Swedish research studies have long been on the “cutting edge” for understanding issues related to screening and early stage tretament for prostate cancer. It is possible that a new study by Holmström et al. may prove to be no exception to this historic experience..
In light of recent prostate cancer screening trial results, Holmström and colleagues have attempted to evaluate whether, in a recent screening population in Umeå, Sweden, the PSA test actually attains standards of sufficient validity for use as a prostate cancer screening tool.
The study population comprised 540 cases and 1,034 controls matched for age and date of blood draw. The validity of the PSA test as a means to predict subsequent prostate cancer diagnosis was assessed by comparing the patients’ PSA record to subsequent diagnosis of prostate cancer through cancer registry data
The study showed the following results:
- On average, blood samples were drawn 7.1 ± 3.7 years before diagnosis.
- The area under the curve for PSA was 0.84 (95% confidence interval 0.82 to 0.86).
- At PSA cut-off values of 3, 4, and 5 ng/ml, sensitivity estimates were 59, 44, and 33 percent, and specificity estimates were 87, 92, and 95 percent, respectively.
- The positive likelihood ratio commonly considered to “rule in disease” is 10; however, in this study the positive likelihood ratios were 4.5, 5.5, and 6.4 for PSA cut-off values of 3, 4, and 5 ng/ml.
- The negative likelihood ratio commonly considered to “rule out disease” is 0.1; in this study the negative likelihood ratios were 0.47, 0.61, and 0.70 for PSA cut-off values of 3, 4, and 5 ng/ml. For a cut-off of 1.0 ng/ml, the negative likelihood ratio was 0.08.
The authors conclude that “No single cut-off value for [PSA] concentration attained likelihood ratios formally required for a screening test.”
Now this is a paper that requires a sophisticated appreciation of statistical methodology to be able to assess its importance. We do not pretend to have that degree of statisticalo sophistication … but, it would seem clear to us that PSA testing is (as Stamey suggested some years ago) no longer as useful as it may initially have been in predicting risk for clinically significant prostate cancer. Even though the specificity of the PSA test for prostate cancer still seems to be reasonably high at PSA levels between 3 and 5 ng/ml, the sensitivity of the test is poor, and PSA values below 1.0 ng/ml “virtually ruled out a prostate cancer diagnosis during the follow-up.”

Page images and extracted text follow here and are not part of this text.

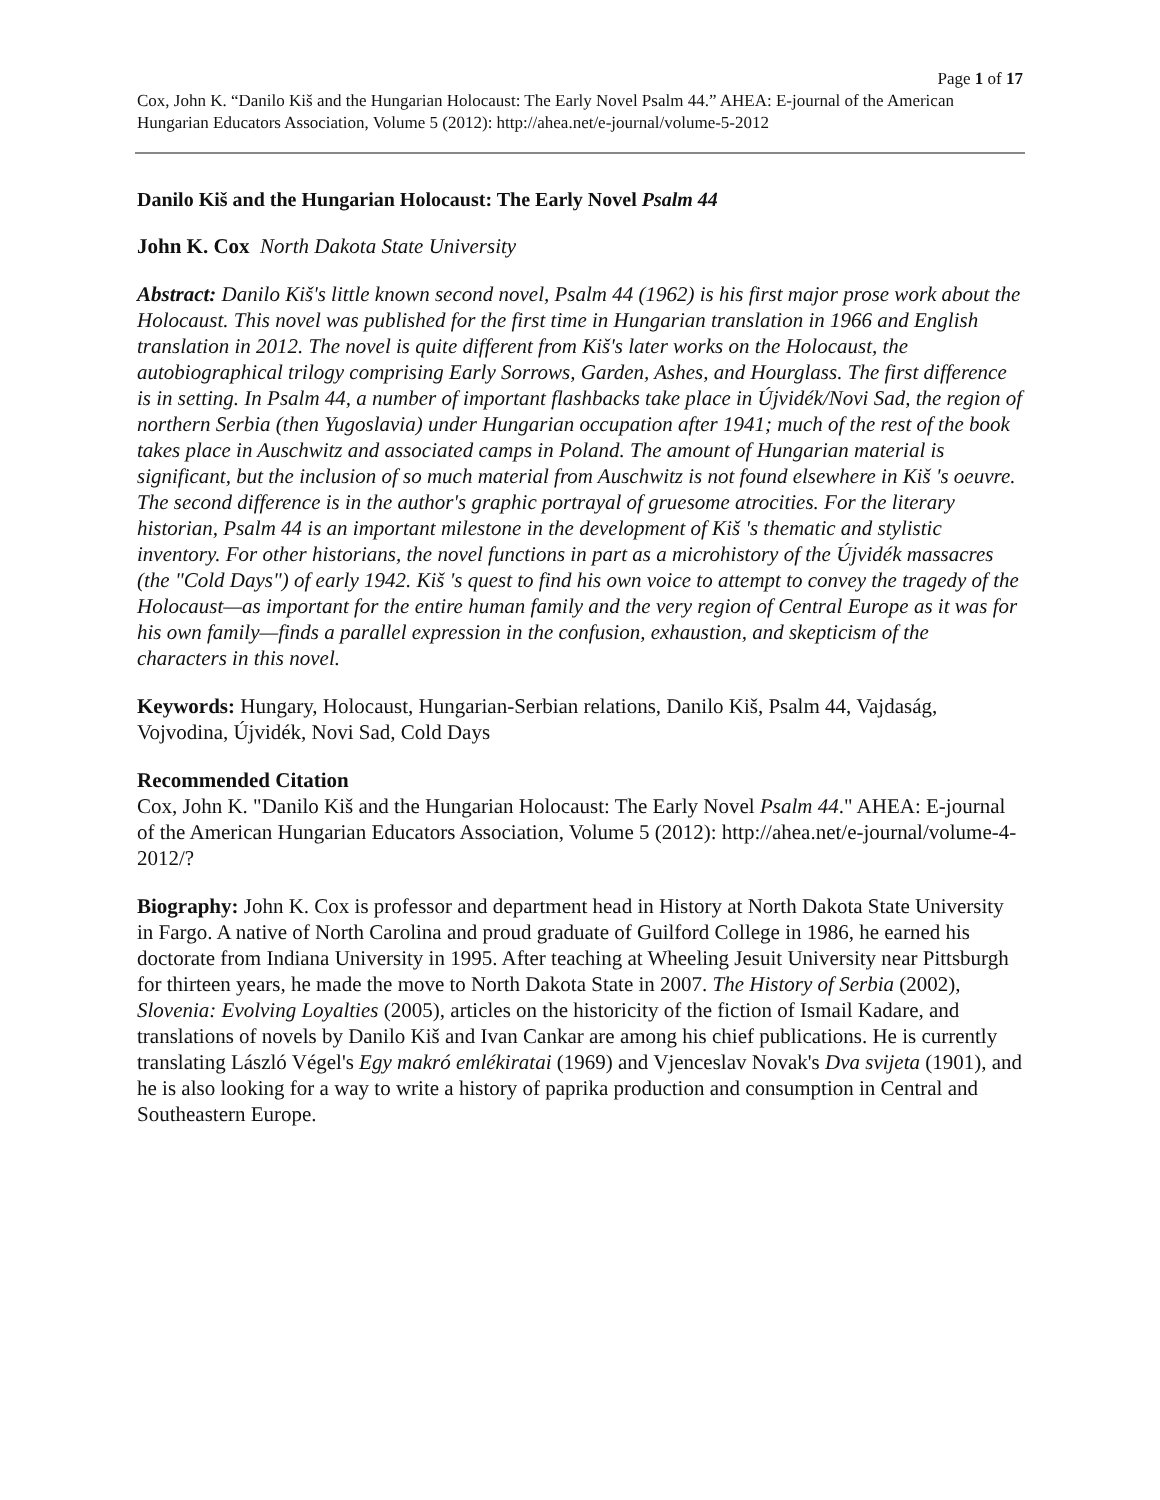Page 1 of 17
Cox, John K. “Danilo Kiš and the Hungarian Holocaust: The Early Novel Psalm 44.” AHEA: E-journal of the American Hungarian Educators Association, Volume 5 (2012): http://ahea.net/e-journal/volume-5-2012
Danilo Kiš and the Hungarian Holocaust: The Early Novel Psalm 44
John K. Cox North Dakota State University
Abstract: Danilo Kiš's little known second novel, Psalm 44 (1962) is his first major prose work about the Holocaust. This novel was published for the first time in Hungarian translation in 1966 and English translation in 2012. The novel is quite different from Kiš's later works on the Holocaust, the autobiographical trilogy comprising Early Sorrows, Garden, Ashes, and Hourglass. The first difference is in setting. In Psalm 44, a number of important flashbacks take place in Újvidék/Novi Sad, the region of northern Serbia (then Yugoslavia) under Hungarian occupation after 1941; much of the rest of the book takes place in Auschwitz and associated camps in Poland. The amount of Hungarian material is significant, but the inclusion of so much material from Auschwitz is not found elsewhere in Kiš 's oeuvre. The second difference is in the author's graphic portrayal of gruesome atrocities. For the literary historian, Psalm 44 is an important milestone in the development of Kiš 's thematic and stylistic inventory. For other historians, the novel functions in part as a microhistory of the Újvidék massacres (the "Cold Days") of early 1942. Kiš 's quest to find his own voice to attempt to convey the tragedy of the Holocaust—as important for the entire human family and the very region of Central Europe as it was for his own family—finds a parallel expression in the confusion, exhaustion, and skepticism of the characters in this novel.
Keywords: Hungary, Holocaust, Hungarian-Serbian relations, Danilo Kiš, Psalm 44, Vajdaság, Vojvodina, Újvidék, Novi Sad, Cold Days
Recommended Citation
Cox, John K. "Danilo Kiš and the Hungarian Holocaust: The Early Novel Psalm 44." AHEA: E-journal of the American Hungarian Educators Association, Volume 5 (2012): http://ahea.net/e-journal/volume-4-2012/?
Biography: John K. Cox is professor and department head in History at North Dakota State University in Fargo. A native of North Carolina and proud graduate of Guilford College in 1986, he earned his doctorate from Indiana University in 1995. After teaching at Wheeling Jesuit University near Pittsburgh for thirteen years, he made the move to North Dakota State in 2007. The History of Serbia (2002), Slovenia: Evolving Loyalties (2005), articles on the historicity of the fiction of Ismail Kadare, and translations of novels by Danilo Kiš and Ivan Cankar are among his chief publications. He is currently translating László Végel's Egy makró emlékiratai (1969) and Vjenceslav Novak's Dva svijeta (1901), and he is also looking for a way to write a history of paprika production and consumption in Central and Southeastern Europe.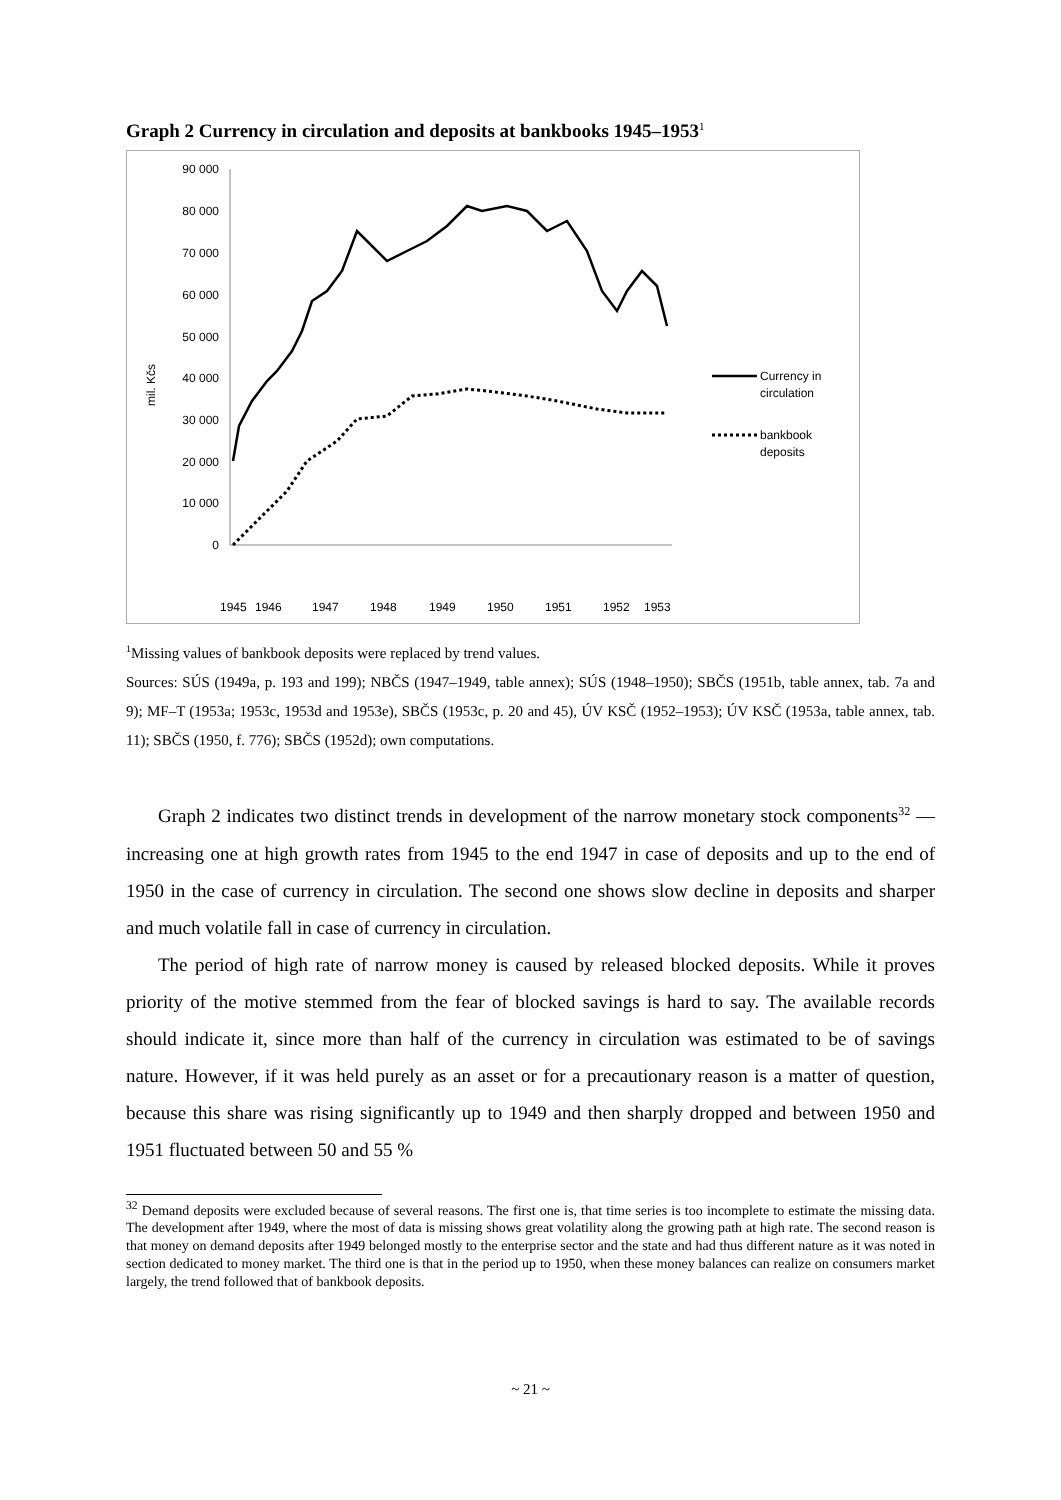Graph 2 Currency in circulation and deposits at bankbooks 1945–1953<sup>1</sup>
mil. Kčs
90 000
80 000
70 000
60 000
50 000
40 000
30 000
20 000
10 000
0
Currency in
circulation
bankbook
deposits
1945
1946
1947
1948
1949
1950
1951
1952
1953
<sup>1</sup> Missing values of bankbook deposits were replaced by trend values.
Sources: SÚS (1949a, p. 193 and 199); NBČS (1947–1949, table annex); SÚS (1948–1950); SBČS (1951b, table annex, tab. 7a and 9); MF–T (1953a; 1953c, 1953d and 1953e), SBČS (1953c, p. 20 and 45), ÚV KSČ (1952–1953); ÚV KSČ (1953a, table annex, tab. 11); SBČS (1950, f. 776); SBČS (1952d); own computations.
Graph 2 indicates two distinct trends in development of the narrow monetary stock components<sup>32</sup> — increasing one at high growth rates from 1945 to the end 1947 in case of deposits and up to the end of 1950 in the case of currency in circulation. The second one shows slow decline in deposits and sharper and much volatile fall in case of currency in circulation.
The period of high rate of narrow money is caused by released blocked deposits. While it proves priority of the motive stemmed from the fear of blocked savings is hard to say. The available records should indicate it, since more than half of the currency in circulation was estimated to be of savings nature. However, if it was held purely as an asset or for a precautionary reason is a matter of question, because this share was rising significantly up to 1949 and then sharply dropped and between 1950 and 1951 fluctuated between 50 and 55 %
<sup>32</sup> Demand deposits were excluded because of several reasons. The first one is, that time series is too incomplete to estimate the missing data. The development after 1949, where the most of data is missing shows great volatility along the growing path at high rate. The second reason is that money on demand deposits after 1949 belonged mostly to the enterprise sector and the state and had thus different nature as it was noted in section dedicated to money market. The third one is that in the period up to 1950, when these money balances can realize on consumers market largely, the trend followed that of bankbook deposits.
~ 21 ~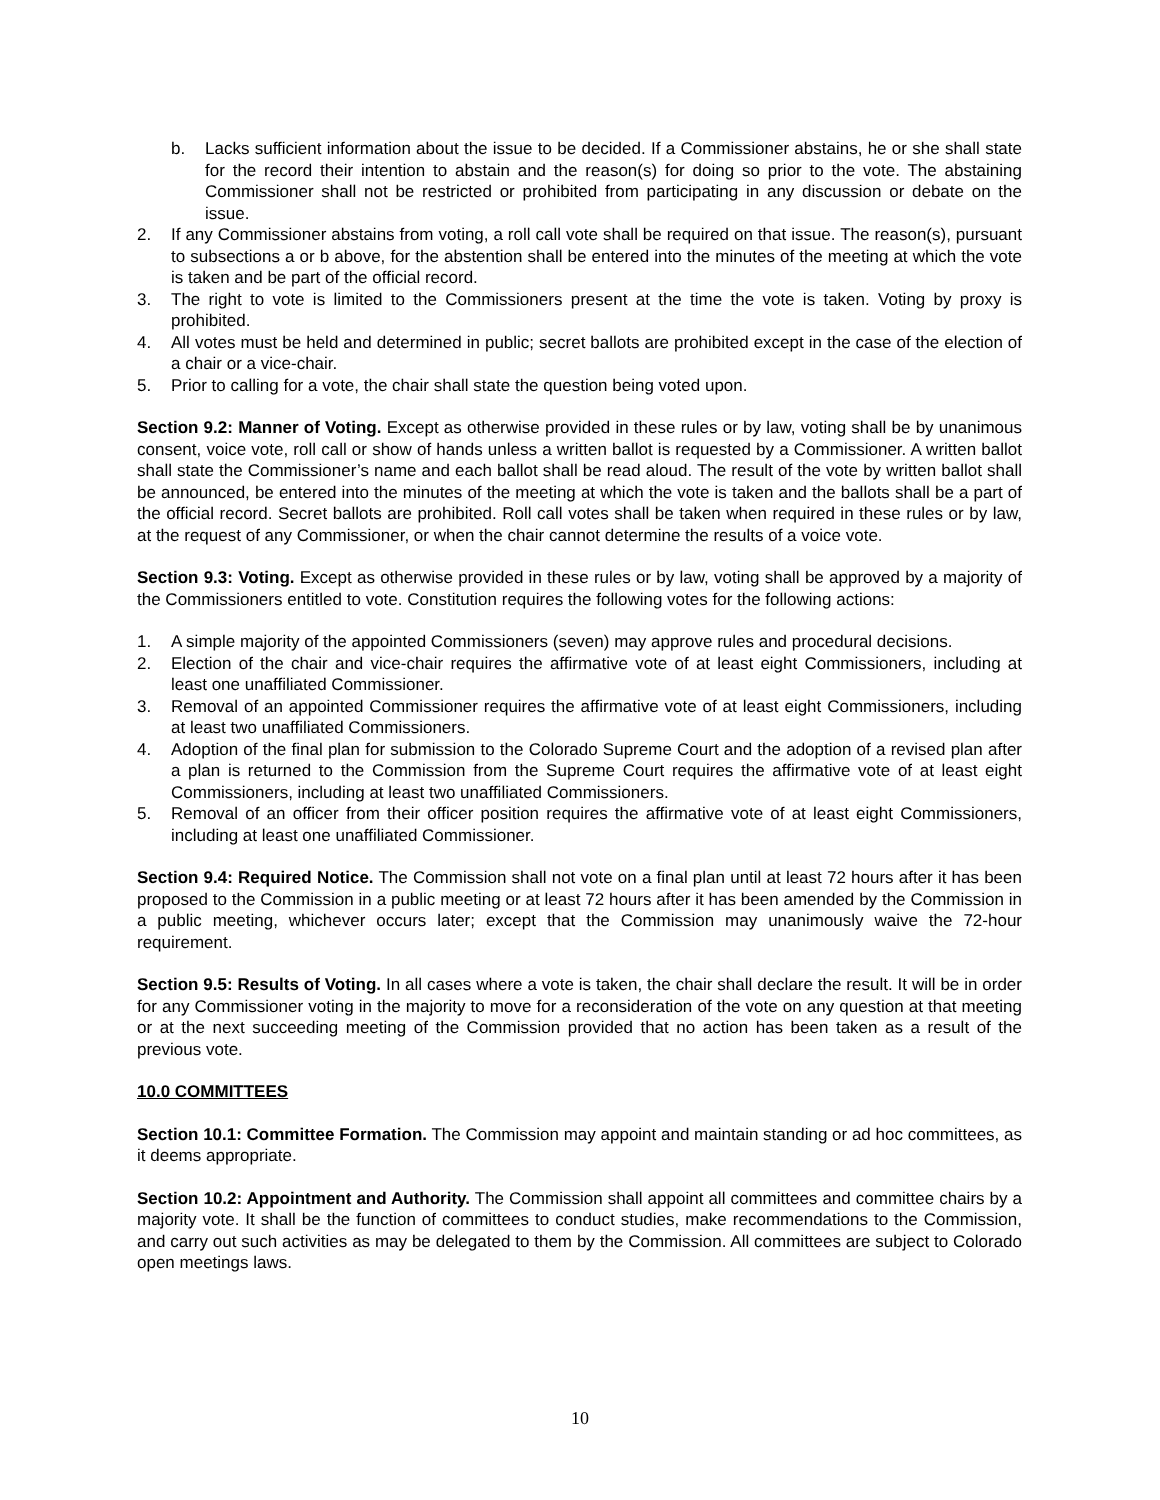b. Lacks sufficient information about the issue to be decided. If a Commissioner abstains, he or she shall state for the record their intention to abstain and the reason(s) for doing so prior to the vote. The abstaining Commissioner shall not be restricted or prohibited from participating in any discussion or debate on the issue.
2. If any Commissioner abstains from voting, a roll call vote shall be required on that issue. The reason(s), pursuant to subsections a or b above, for the abstention shall be entered into the minutes of the meeting at which the vote is taken and be part of the official record.
3. The right to vote is limited to the Commissioners present at the time the vote is taken. Voting by proxy is prohibited.
4. All votes must be held and determined in public; secret ballots are prohibited except in the case of the election of a chair or a vice-chair.
5. Prior to calling for a vote, the chair shall state the question being voted upon.
Section 9.2: Manner of Voting. Except as otherwise provided in these rules or by law, voting shall be by unanimous consent, voice vote, roll call or show of hands unless a written ballot is requested by a Commissioner. A written ballot shall state the Commissioner’s name and each ballot shall be read aloud. The result of the vote by written ballot shall be announced, be entered into the minutes of the meeting at which the vote is taken and the ballots shall be a part of the official record. Secret ballots are prohibited. Roll call votes shall be taken when required in these rules or by law, at the request of any Commissioner, or when the chair cannot determine the results of a voice vote.
Section 9.3: Voting. Except as otherwise provided in these rules or by law, voting shall be approved by a majority of the Commissioners entitled to vote. Constitution requires the following votes for the following actions:
1. A simple majority of the appointed Commissioners (seven) may approve rules and procedural decisions.
2. Election of the chair and vice-chair requires the affirmative vote of at least eight Commissioners, including at least one unaffiliated Commissioner.
3. Removal of an appointed Commissioner requires the affirmative vote of at least eight Commissioners, including at least two unaffiliated Commissioners.
4. Adoption of the final plan for submission to the Colorado Supreme Court and the adoption of a revised plan after a plan is returned to the Commission from the Supreme Court requires the affirmative vote of at least eight Commissioners, including at least two unaffiliated Commissioners.
5. Removal of an officer from their officer position requires the affirmative vote of at least eight Commissioners, including at least one unaffiliated Commissioner.
Section 9.4: Required Notice. The Commission shall not vote on a final plan until at least 72 hours after it has been proposed to the Commission in a public meeting or at least 72 hours after it has been amended by the Commission in a public meeting, whichever occurs later; except that the Commission may unanimously waive the 72-hour requirement.
Section 9.5: Results of Voting. In all cases where a vote is taken, the chair shall declare the result. It will be in order for any Commissioner voting in the majority to move for a reconsideration of the vote on any question at that meeting or at the next succeeding meeting of the Commission provided that no action has been taken as a result of the previous vote.
10.0 COMMITTEES
Section 10.1: Committee Formation. The Commission may appoint and maintain standing or ad hoc committees, as it deems appropriate.
Section 10.2: Appointment and Authority. The Commission shall appoint all committees and committee chairs by a majority vote. It shall be the function of committees to conduct studies, make recommendations to the Commission, and carry out such activities as may be delegated to them by the Commission. All committees are subject to Colorado open meetings laws.
10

This group of authors state very clearly that, “Additional biomarkers for early detection of prostate cancer are needed before population based screening for prostate cancer should be introduced.” This does not mean that we should not continue to use the PSA tests until we have better biomarkers, but it does suggest that as a screening tool for large numbers of otherwise healthy men at no specific risk for prostate cancer, the PSA test is far from accurate.